These days, it can be all too easy to lose track of our emotional health. After all, our emotions don’t pay the bills, right?
In a way, they kind of do. Your emotional health plays a huge role in how well you can get work done, largely because it can manifest in physical symptoms. The good news is that that means that even if you aren’t very in touch with your emotions there are symptoms that you can watch for to know if your emotional health is well.
Stress And Emotional Health
This article will talk about stress a lot because stress is what often causes upsets in our emotional health. It’s important to remember, however, that we often think about stress in dangerously simple terms.
It’s easy to think of stress as a 1980s business man with back-to-back business meetings whose only lunch is doughnuts and coffee brought in by his secretary, but biologically “stress” is anything that your body needs to adjust to, from a tough job to a loss in the family. Stress can even come from good things like a promotion, or a birth in the family.
Emotional Health And Your Weight
Stress can impact our weight in a number of ways.
Stress is usually associated with weight gain, largely because of a chemical called cortisol. This “messenger molecule” is created by your body when you’re stressed and impacts the kinds of foods that you crave, how much you crave, and how your body uses and stores those nutrients.
Stress can also cause weight gain if you are in too much of a hurry to eat good food and opt for less-healthy but more convenient options.
Sometimes, however, stress can also cause weight loss. This can happen when stress increases your caloric needs and/or eating stops being one of your priorities.
Emotional Health And Your Energy
Another physical symptom of emotional distress is exhaustion. Anxiety and depression can both manifest as a lack of energy that can become so bad as to be completely debilitating.
Many people think that when people don’t do things because of anxiety and depression it is because they simply don’t want to. While this may be the case early on, these emotional imbalances can be physically draining. This can lead some people, who misunderstand the relationship between emotions and energy, to assume that their lack of energy must be from a physical source.
If you regularly feel exhausted, even after a good night’s sleep or a day of non-physically demanding task, it might be a sign that your emotional self is not well.

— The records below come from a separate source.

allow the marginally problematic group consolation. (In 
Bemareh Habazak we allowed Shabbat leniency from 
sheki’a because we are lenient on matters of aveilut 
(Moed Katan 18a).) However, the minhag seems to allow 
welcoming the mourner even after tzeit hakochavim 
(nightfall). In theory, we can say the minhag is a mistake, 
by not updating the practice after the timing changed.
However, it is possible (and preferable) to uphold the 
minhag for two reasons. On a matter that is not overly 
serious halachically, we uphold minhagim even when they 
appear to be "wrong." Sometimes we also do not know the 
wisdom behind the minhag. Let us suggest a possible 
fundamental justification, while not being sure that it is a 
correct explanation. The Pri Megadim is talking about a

Emotional Health And Sleep
On the topic of sleep, not getting enough can also be a sign of emotional distress.
Stress can impact the quality of sleep, as well as making it harder to fall asleep so that you get less of it.
This is partially because it is hard to fall asleep when you have something on your mind, and partially because of the imbalances in messenger molecules that stress can cause.

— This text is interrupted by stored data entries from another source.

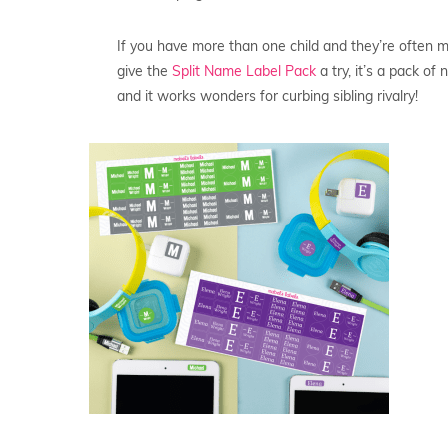
If you have more than one child and they’re often m
give the
Split Name Label Pack
a try, it’s a pack o
and it works wonders for curbing sibling rivalry!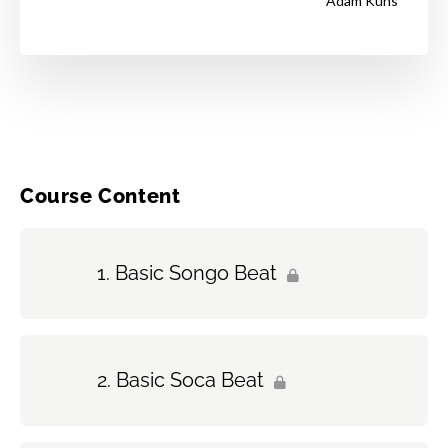
Adam Kuns
Course Content
Basic Songo Beat
Basic Soca Beat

The worst part is that not getting a good night’s sleep because of stress can increase the levels of stress that you experience the next day, making it even harder for you to regain your emotional health.
Emotional Health And Headaches
Many of us may not know that stress can cause headaches, while others can take it for granted.
Stress is the leading cause of headaches, and while it isn’t the only source of headaches, stress can also trigger headaches caused by other sources. If you regularly get headaches, it could be a sign that your emotional self is not well, especially if you can identity strong correlations between your headaches and what you are doing when or just before they start.